In vitro structural changes in porous HA/β-TCP scaffolds in simulated body fluid

Porous scaffolds of biphasic calcium phosphate (hydroxyapatite/β-tricalcium phosphate (β-TCP)) have been fabricated and changes induced both in phase composition and porous architecture by immersion in simulated body fluid (SBF) under static and orbital stirring conditions have been studied. The starting porous scaffolds exhibit a low and randomized micro- and mesoporosity, an interconnected macroporosity centered at 100 and 0.6 μm, a fractal connectivity of D = 2.981 and total percent porosity of ca. 80%. After immersion for up to 60 days the micro- and mesoporosity increase slightly, which could be attributed to dissolution of the β-TCP phase confirmed by transmission electron microscopy.
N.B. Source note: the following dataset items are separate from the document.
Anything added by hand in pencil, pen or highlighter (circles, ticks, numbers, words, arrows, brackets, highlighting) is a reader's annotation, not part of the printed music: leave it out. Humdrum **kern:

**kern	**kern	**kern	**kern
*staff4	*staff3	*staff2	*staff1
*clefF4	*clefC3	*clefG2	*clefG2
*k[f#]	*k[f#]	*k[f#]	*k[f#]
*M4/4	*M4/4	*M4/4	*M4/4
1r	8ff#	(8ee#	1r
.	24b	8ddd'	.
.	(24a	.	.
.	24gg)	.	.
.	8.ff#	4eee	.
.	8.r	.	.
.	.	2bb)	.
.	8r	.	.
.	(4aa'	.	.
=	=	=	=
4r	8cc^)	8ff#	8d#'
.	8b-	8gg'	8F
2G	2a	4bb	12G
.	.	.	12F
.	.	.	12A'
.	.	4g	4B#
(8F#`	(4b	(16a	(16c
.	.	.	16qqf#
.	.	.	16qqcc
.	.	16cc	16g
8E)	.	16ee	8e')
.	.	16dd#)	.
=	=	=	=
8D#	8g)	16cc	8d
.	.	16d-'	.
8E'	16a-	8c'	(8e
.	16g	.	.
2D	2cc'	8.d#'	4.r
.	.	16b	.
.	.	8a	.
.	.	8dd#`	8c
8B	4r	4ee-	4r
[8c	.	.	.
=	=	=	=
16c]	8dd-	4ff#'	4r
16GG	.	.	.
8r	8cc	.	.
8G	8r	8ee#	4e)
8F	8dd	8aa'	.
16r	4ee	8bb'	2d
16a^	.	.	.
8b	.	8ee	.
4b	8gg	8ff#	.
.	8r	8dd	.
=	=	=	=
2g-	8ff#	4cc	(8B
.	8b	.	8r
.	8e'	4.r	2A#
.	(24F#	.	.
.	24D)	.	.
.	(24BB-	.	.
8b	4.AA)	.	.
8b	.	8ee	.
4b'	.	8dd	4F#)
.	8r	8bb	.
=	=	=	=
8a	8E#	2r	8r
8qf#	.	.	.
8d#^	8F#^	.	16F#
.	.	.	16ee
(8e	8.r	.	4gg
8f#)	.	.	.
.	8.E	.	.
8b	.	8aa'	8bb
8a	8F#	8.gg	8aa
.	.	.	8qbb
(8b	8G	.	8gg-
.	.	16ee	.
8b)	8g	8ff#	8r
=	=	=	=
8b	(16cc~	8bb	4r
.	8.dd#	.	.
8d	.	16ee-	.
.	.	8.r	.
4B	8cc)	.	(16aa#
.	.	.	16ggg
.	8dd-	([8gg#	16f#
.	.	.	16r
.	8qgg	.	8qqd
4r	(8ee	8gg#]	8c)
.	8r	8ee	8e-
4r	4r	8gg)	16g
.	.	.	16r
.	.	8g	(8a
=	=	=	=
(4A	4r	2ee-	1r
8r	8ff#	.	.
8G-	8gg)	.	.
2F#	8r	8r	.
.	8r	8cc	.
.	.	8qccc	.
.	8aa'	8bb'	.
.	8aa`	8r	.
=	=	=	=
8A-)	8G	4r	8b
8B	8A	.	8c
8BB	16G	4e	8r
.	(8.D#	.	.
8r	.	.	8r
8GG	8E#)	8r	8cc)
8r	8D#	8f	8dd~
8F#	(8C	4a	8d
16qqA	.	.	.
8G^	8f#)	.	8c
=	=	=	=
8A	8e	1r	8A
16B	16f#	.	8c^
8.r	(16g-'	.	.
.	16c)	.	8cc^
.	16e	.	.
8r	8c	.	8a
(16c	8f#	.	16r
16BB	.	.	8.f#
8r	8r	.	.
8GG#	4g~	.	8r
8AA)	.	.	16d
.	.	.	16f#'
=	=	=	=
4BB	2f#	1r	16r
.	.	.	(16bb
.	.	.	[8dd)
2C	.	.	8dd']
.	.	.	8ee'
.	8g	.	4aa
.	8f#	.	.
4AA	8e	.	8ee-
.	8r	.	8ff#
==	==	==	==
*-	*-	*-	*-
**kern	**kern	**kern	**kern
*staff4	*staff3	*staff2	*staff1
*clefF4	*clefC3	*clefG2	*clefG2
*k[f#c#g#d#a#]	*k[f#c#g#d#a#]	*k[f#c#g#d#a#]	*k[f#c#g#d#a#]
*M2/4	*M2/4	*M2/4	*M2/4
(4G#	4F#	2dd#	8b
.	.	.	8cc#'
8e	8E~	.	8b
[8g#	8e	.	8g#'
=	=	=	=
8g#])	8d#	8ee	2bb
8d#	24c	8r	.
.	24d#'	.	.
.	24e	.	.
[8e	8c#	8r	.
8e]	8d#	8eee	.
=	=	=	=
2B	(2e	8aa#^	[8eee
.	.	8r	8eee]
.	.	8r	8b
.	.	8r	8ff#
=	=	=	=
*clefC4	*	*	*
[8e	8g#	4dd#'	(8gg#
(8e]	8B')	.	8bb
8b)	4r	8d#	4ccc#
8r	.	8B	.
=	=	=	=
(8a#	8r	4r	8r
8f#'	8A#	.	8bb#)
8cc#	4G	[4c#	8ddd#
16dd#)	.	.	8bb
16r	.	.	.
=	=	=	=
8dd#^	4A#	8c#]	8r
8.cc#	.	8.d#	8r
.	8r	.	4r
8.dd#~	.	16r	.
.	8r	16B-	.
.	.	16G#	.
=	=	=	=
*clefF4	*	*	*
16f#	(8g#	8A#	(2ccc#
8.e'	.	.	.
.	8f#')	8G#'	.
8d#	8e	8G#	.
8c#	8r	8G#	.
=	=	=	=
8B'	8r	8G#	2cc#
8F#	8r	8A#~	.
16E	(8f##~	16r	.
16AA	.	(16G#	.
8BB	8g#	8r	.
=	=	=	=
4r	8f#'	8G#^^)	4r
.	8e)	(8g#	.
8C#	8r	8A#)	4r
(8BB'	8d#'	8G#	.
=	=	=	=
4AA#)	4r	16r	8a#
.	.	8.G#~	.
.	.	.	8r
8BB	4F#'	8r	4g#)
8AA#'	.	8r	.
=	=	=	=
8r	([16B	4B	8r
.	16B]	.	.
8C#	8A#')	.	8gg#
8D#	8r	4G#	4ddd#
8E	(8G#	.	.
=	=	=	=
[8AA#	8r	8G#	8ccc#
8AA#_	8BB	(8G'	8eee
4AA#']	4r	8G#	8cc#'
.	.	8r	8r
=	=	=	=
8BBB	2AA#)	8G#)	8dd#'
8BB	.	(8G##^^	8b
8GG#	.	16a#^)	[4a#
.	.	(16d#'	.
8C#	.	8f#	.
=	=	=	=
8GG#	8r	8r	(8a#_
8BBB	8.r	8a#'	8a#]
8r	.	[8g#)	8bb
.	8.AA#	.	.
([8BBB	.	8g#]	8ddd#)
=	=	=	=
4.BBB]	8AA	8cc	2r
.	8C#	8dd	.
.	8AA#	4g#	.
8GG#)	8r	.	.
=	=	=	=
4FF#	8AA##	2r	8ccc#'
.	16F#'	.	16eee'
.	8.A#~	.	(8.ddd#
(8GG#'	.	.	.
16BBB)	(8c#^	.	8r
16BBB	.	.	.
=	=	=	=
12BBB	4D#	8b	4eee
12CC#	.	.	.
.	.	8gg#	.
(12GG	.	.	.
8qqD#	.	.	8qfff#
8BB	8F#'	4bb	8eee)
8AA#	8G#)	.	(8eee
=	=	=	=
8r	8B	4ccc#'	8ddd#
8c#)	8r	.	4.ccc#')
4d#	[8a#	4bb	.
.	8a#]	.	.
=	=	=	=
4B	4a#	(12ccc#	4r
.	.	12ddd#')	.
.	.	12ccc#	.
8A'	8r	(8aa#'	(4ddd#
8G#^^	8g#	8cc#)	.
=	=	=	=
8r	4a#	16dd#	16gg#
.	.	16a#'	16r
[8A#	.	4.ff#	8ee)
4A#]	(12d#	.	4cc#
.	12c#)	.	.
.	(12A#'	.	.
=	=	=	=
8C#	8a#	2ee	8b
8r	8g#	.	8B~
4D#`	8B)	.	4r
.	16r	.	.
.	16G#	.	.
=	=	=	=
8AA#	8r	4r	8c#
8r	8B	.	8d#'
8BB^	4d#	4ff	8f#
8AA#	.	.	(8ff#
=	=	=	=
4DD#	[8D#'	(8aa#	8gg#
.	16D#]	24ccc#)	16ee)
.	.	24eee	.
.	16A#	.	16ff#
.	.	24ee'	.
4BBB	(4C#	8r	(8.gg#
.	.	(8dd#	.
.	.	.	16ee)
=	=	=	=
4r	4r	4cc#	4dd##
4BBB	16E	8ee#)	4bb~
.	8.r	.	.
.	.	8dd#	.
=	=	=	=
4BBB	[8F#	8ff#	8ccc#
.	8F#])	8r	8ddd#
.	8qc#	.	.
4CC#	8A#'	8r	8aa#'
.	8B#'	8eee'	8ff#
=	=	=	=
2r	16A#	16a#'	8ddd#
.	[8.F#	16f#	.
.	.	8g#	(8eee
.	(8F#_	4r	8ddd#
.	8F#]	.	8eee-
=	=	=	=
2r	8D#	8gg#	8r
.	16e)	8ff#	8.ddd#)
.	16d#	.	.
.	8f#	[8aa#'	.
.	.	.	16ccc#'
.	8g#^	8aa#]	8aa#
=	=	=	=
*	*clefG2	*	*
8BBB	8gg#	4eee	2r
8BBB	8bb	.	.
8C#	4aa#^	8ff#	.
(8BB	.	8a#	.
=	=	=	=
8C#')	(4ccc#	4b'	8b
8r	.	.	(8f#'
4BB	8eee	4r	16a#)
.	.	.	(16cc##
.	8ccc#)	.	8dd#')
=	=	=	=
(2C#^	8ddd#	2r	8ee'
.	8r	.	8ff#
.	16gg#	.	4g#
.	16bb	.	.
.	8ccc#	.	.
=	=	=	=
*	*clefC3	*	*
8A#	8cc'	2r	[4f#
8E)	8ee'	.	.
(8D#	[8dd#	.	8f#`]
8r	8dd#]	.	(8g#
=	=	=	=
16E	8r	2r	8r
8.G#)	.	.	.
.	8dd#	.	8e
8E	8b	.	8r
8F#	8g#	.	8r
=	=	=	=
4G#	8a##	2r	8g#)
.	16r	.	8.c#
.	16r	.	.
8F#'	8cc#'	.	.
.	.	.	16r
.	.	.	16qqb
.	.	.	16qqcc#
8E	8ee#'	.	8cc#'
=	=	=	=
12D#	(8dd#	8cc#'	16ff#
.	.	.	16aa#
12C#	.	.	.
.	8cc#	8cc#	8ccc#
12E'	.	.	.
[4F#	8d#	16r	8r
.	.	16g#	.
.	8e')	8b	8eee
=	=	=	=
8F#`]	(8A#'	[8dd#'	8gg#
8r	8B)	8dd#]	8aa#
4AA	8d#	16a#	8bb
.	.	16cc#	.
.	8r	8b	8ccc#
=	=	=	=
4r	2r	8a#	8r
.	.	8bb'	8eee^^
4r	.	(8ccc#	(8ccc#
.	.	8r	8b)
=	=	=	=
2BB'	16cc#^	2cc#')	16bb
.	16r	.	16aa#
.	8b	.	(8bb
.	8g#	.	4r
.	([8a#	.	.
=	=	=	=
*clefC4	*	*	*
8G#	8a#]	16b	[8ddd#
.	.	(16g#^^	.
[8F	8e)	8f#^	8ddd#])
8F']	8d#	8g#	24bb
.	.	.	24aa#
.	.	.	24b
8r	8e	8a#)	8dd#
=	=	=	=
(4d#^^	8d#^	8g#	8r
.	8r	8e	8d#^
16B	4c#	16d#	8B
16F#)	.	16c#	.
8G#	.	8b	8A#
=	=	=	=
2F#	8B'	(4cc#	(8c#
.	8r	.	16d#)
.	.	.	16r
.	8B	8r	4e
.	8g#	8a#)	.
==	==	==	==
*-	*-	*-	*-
The effects of the change in the porous framework with SBF immersion time favor the bioactive behavior of the tested materials, inducing a nucleation and growth of a nanocrystalline apatite phase as the interconnected macroporosity centered at 0.6 μm is reduced. The macroporosity centered at 100 μm is still stable after 60 days in SBF. Therefore, these biphasic calcium phosphate porous scaffolds combine bioactive behavior with the stability of interconnected macroporosity over large periods of soaking time in SBF under static and orbital stirring conditions.